KUPERSZMIDT, KUPPERSCHMIDT, KAPPERSCHMIDT ou KIPPERZSCHMITT Bernard, alias SCHMITT Roger

Par Jean-Marie Guillon, Jean-Luc Marquer

Né le 8 novembre 1923 à Poznan (Pologne), exécuté dans la nuit du 24 au 25 mai à Pont-Saint-Esprit (Gard) ; victime civile.

Originaire de Pologne, Bernard Kuperszmidt, habitait avec ses parents 8 cité Dupetit-Thouars à Paris IIIe arr. (Seine, Paris).
Alors qu’il résidait avec sa famille à l’hôtel des Touristes à Saint-Ginèis-en-Coiron, aujourd’hui Saint-Gineys-en-Coiron (Ardèche) et était porteur d’une carte d’identité établie par la préfecture de Savoie au nom de Roger Schmitt, il fut arrêté le 22 mai 1944 par des éléments de la 8e compagnie Brandebourg installés à Pont-Saint-Esprit (Gard), venus arrêter les frères Trintignant et Edgar Chabrol.
Les quatre hommes furent conduit à la citadelle de la ville qui leur servait de prison.
Pensant qu’ils avaient affaire à un résistant savoyard, les Allemands le questionnèrent longuement sous la torture.
Bernard Kuperszmidt fut exécuté dans la nuit du 24 au 25 mai 1944 d’une balle dans la nuque, les mains liées dans le dos, sur le pont du Rhône et son corps fut jeté dans le fleuve. Il fut retrouvé le 30 mai 1944 par les gendarmes à Pont-Saint-Esprit et resta non identifié, jusqu’à ce que, après sa libération, Raoul Trintignant reconnaisse son camarade de cellule sur une photographie prise par la gendarmerie. La famille identifia le corps en novembre 1944 et lui rendit son véritable nom.

Pour citer cet article :
https://maitron.fr/spip.php?article231059, notice KUPERSZMIDT, KUPPERSCHMIDT, KAPPERSCHMIDT ou KIPPERZSCHMITT Bernard, alias SCHMITT Roger par Jean-Marie Guillon, Jean-Luc Marquer, version mise en ligne le 9 août 2020, dernière modification le 15 juin 2022.

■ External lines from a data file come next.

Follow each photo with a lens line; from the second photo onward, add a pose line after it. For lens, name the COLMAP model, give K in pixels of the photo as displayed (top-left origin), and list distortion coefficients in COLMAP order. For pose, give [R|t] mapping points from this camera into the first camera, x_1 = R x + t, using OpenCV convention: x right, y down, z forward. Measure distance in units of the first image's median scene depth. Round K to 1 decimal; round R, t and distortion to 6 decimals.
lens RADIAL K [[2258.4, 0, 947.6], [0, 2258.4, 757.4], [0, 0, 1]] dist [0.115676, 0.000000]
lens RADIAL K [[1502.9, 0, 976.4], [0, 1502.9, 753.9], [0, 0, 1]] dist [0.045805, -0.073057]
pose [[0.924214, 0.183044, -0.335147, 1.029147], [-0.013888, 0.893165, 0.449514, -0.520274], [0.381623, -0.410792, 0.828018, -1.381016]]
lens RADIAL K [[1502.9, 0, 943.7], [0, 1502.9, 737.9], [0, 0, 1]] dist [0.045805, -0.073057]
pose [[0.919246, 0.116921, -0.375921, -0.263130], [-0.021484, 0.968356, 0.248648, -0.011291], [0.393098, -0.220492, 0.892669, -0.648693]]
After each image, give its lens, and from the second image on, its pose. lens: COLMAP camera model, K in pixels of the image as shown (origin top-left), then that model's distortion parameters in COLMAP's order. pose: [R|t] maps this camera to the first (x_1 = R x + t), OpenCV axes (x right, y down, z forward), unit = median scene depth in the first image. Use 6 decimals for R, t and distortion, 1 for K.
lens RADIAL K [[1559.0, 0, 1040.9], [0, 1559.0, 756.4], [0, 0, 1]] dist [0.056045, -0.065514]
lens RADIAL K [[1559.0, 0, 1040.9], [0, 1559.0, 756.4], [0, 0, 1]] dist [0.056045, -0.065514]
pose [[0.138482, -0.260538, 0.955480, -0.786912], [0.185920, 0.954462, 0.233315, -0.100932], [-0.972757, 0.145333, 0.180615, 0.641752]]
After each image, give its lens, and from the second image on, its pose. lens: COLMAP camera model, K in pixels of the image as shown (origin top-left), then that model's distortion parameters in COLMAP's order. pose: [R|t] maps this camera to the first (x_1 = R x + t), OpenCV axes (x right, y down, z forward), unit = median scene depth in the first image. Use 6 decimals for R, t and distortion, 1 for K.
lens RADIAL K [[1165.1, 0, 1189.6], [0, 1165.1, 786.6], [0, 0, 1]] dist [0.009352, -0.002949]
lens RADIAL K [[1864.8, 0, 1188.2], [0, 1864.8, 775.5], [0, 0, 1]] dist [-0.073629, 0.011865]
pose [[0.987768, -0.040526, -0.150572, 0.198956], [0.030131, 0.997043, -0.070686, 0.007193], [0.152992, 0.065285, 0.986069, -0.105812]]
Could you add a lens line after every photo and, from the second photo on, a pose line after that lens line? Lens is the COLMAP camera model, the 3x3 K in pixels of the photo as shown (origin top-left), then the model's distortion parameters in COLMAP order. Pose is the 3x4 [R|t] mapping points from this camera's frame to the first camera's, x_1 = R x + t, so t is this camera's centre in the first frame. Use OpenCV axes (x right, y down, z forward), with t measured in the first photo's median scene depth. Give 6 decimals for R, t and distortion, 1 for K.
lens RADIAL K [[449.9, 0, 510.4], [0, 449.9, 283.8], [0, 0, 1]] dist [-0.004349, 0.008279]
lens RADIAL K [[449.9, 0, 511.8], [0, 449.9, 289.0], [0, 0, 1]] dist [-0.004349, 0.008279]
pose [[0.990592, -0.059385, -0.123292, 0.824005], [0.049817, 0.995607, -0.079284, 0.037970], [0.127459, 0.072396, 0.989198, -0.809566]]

Par Jean-Marie Guillon, Jean-Luc Marquer

SOURCES : AVCC, Caen, base DIR morts, AC 21 P 470 926 (nc). — Arch. Justice militaire, tribunal militaire de Marseille, jugement n°654/8464 du 12/12/1952 (François Carbone). — Arch. dép. Gard 3 U 7 252 (cour de justice du Gard, dossier Paolino). — Arch. Dép. Rhône et Métropole, Mémorial de l’oppression, 3808 W 206. — ANACR, Mémorial de la Résistance en Ardèche, Aubenas, 4e éd., 1994, p. 107. — Louis-Frédéric Ducros, Montagnes ardéchoises dans la guerre, tome 2, Valence, 1977, p. 270. Mémoire des hommes.